Lors de sa réunion cette semaine à Camp David avec les six monarchies du Golfe (CCG : Arabie saoudite, Bahreïn, Emirats arabes unis, Koweït, Oman et Qatar), le président Barack Obama a tenté de convaincre ses alliés du bien-fondé de son approche avec l’Iran. En négociant avec l’Iran chiite un accord sur le nucléaire, le chef de l’exécutif américain a froissé les monarchies sunnites du Golfe. Ces dernières craignent, en effet, que l’accord en question n’ouvre la porte à un rapprochement diplomatique entre Washington et Téhéran et qu’il ne finisse par renforcer l’influence iranienne dans la région. Obama a cherché à rassurer ses alliés, réitérant l’engagement des Etats-Unis à l’égard de la région et affirmant que son pays est prêt à répondre à toute menace extérieure contre l’intégrité territoriale des pays du Golfe, en allusion à l’Iran.
Les Américains pensent que sans accord nucléaire, et même avec les sanctions économiques, l’Iran poursuivra ses activités en vue d’obtenir la bombe atomique. Mais les pays du Golfe craignent moins la bombe atomique iranienne qu’un renforcement de l’influence de Téhéran dans la région. Ils craignent surtout qu’une éventuelle levée des sanctions, imposées à l’Iran, ne donne libre cours aux activités déstabilisatrices de Téhéran dans la région. L’Iran, principal gagnant de l’invasion américaine de l’Iraq en 2003, qui a renversé le régime sunnite de Saddam Hussein et a permis à une majorité chiite de prendre les commandes du pays, cherche à étendre son influence dans la région et est déjà très actif en Syrie, au Liban et au Yémen où il soutient les rebelles Houthis. Le soutien iranien au régime de Bachar Al-Assad coûte chaque année à la République islamique des milliards de dollars. Or, une éventuelle levée des sanctions risque de conforter financièrement l’Iran et lui permettre de mieux soutenir le régime syrien à travers la fourniture d’armes et d’équipements, ce que rejettent les pays du Golfe. Le ministre syrien de la Défense était récemment en visite à Téhéran pour demander une aide financière de 6 milliards de dollars. Il n’en a obtenu qu’un. Les pays du Golfe reprochent encore à l’administration américaine de ne pas être intervenue en Syrie pour renverser le régime alaouite de Bachar Al-Assad. Ils craignent que l’influence grandissante de l’Iran chiite dans la région n’alimente le soutien populaire aux mouvements extrémistes sunnites, comme l’Etat islamique en Iraq, qui se posent comme les défenseurs de l’islam sunnite.

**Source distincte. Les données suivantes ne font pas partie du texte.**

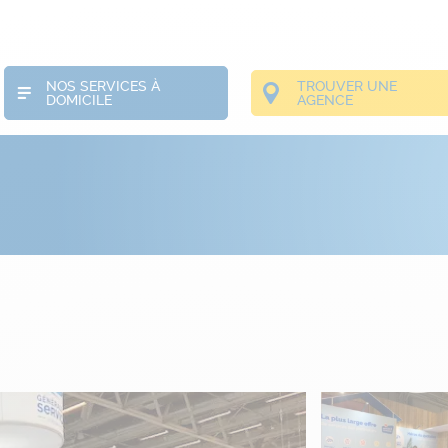
NOS SERVICES À
TROUVER UNE
DOMICILE
AGENCE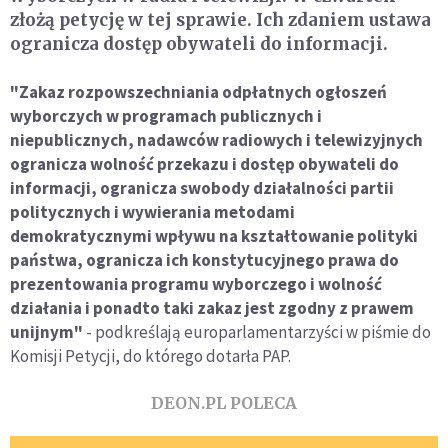
złożą petycję w tej sprawie. Ich zdaniem ustawa
ogranicza dostęp obywateli do informacji.
"Zakaz rozpowszechniania odpłatnych ogłoszeń
wyborczych w programach publicznych i
niepublicznych, nadawców radiowych i telewizyjnych
ogranicza wolność przekazu i dostęp obywateli do
informacji, ogranicza swobody działalności partii
politycznych i wywierania metodami
demokratycznymi wpływu na kształtowanie polityki
państwa, ogranicza ich konstytucyjnego prawa do
prezentowania programu wyborczego i wolność
działania i ponadto taki zakaz jest zgodny z prawem
unijnym"
- podkreślają europarlamentarzyści w piśmie do
Komisji Petycji, do którego dotarła PAP.
DEON.PL POLECA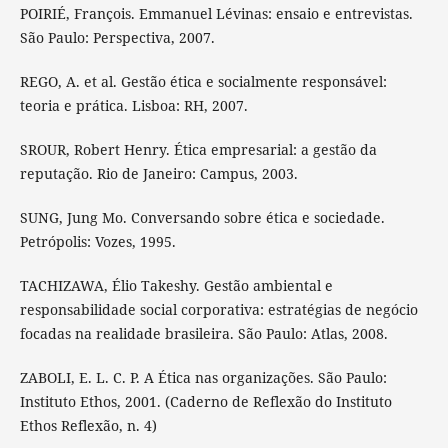
POIRIÉ, François. Emmanuel Lévinas: ensaio e entrevistas.
São Paulo: Perspectiva, 2007.
REGO, A. et al. Gestão ética e socialmente responsável:
teoria e prática. Lisboa: RH, 2007.
SROUR, Robert Henry. Ética empresarial: a gestão da
reputação. Rio de Janeiro: Campus, 2003.
SUNG, Jung Mo. Conversando sobre ética e sociedade.
Petrópolis: Vozes, 1995.
TACHIZAWA, Élio Takeshy. Gestão ambiental e
responsabilidade social corporativa: estratégias de negócio
focadas na realidade brasileira. São Paulo: Atlas, 2008.
ZABOLI, E. L. C. P. A Ética nas organizações. São Paulo:
Instituto Ethos, 2001. (Caderno de Reflexão do Instituto
Ethos Reflexão, n. 4)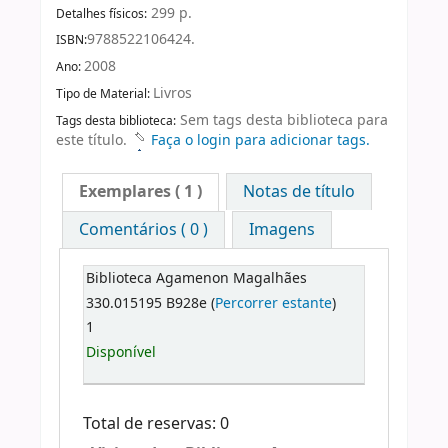
299 p.
Detalhes físicos:
9788522106424.
ISBN:
2008
Ano:
Livros
Tipo de Material:
Sem tags desta biblioteca para
Tags desta biblioteca:
este título.
Faça o login para adicionar tags.
Exemplares
( 1 )
Notas de título
Comentários ( 0 )
Imagens
Biblioteca Agamenon Magalhães
330.015195 B928e (
Percorrer estante
)
1
Disponível
Total de reservas: 0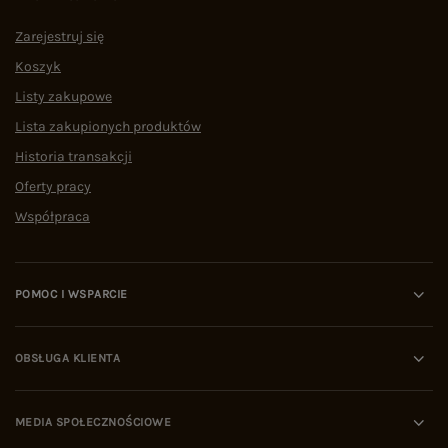
Zarejestruj się
Koszyk
Listy zakupowe
Lista zakupionych produktów
Historia transakcji
Oferty pracy
Współpraca
POMOC I WSPARCIE
OBSŁUGA KLIENTA
MEDIA SPOŁECZNOŚCIOWE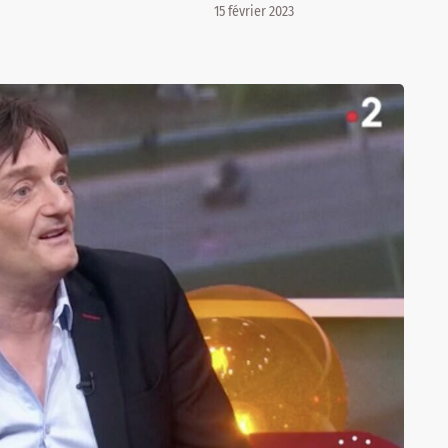
15 février 2023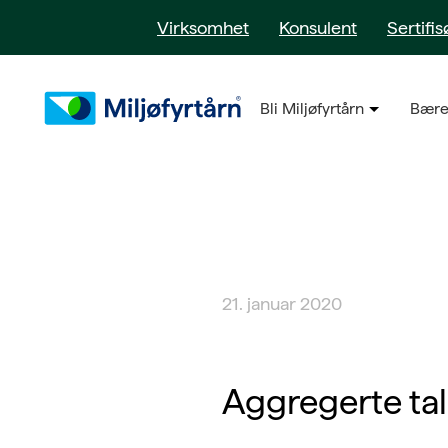
Virksomhet
Konsulent
Sertifis
Bli Miljøfyrtårn
Bære
21. januar 2020
Aggregerte ta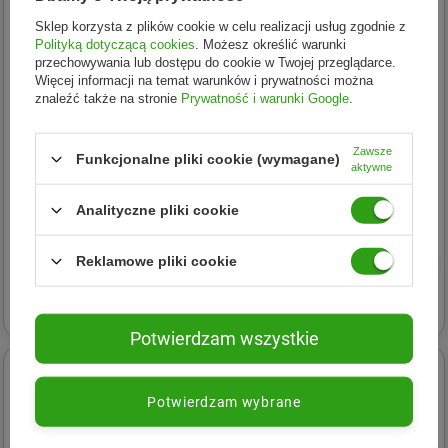
Sklep korzysta z plików cookie w celu realizacji usług zgodnie z
Polityką dotyczącą cookies
. Możesz określić warunki
przechowywania lub dostępu do cookie w Twojej przeglądarce.
Więcej informacji na temat warunków i prywatności można
znaleźć także na stronie
Prywatność i warunki Google
.
Zawsze
Funkcjonalne pliki cookie (wymagane)
aktywne
Monte Verde
Mate Green
Yerba Mate Monte Verde
Yerba Mate El Pajaro Mas
Analityczne pliki cookie
CITRUS BOMB 500 g KRÓTKA
Energia (saszetki 25x3 g)
DATA 2026-09-30
KRÓTKA DATA 2026-09-30
Reklamowe pliki cookie
14,06 zł
7,64 zł
14,06 zł
- najniższa cena
7,64 zł
- najniższa cena
20,09 zł
(-30%)
- cena regularna
10,92 zł
(-30%)
- cena regularna
Potwierdzam wszystkie
24h
24h
NOWOŚĆ
NOWOŚĆ
KRÓTKA DATA
KRÓTKA DATA
Potwierdzam wybrane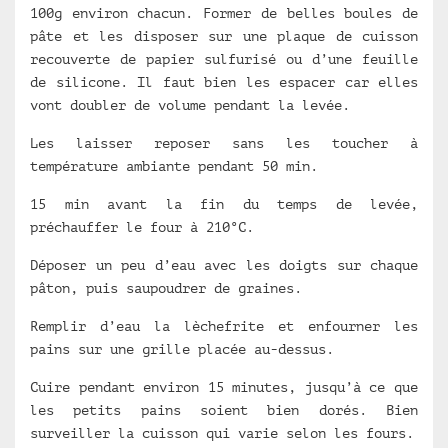
100g environ chacun. Former de belles boules de
pâte et les disposer sur une plaque de cuisson
recouverte de papier sulfurisé ou d’une feuille
de silicone. Il faut bien les espacer car elles
vont doubler de volume pendant la levée.
Les laisser reposer sans les toucher à
température ambiante pendant 50 min.
15 min avant la fin du temps de levée,
préchauffer le four à 210°C.
Déposer un peu d’eau avec les doigts sur chaque
pâton, puis saupoudrer de graines.
Remplir d’eau la lèchefrite et enfourner les
pains sur une grille placée au-dessus.
Cuire pendant environ 15 minutes, jusqu’à ce que
les petits pains soient bien dorés. Bien
surveiller la cuisson qui varie selon les fours.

La réunion de Camp David n’a pas permis aux pays du Golfe d’obtenir un engagement écrit des Etats-Unis, en faveur de la sécurité dans la région. Obama a toutefois promis une coopération militaire plus accrue avec les pays du Golfe et le déploiement d’un système de missile pour la défense de la région. Washington ne semble, en effet, pas prêt à « sacrifier » l’accord nucléaire avec l’Iran qu’Obama a passé de longues années à négocier. Le rapprochement avec Téhéran fait-il partie d’une politique de rééquilibrage américaine dans la région, entre sunnites et chiites ? Cela semble probable. Une situation qui poussera les pays du Golfe à chercher de nouveaux alliés en Occident, comme la France ou la Grande-Bretagne.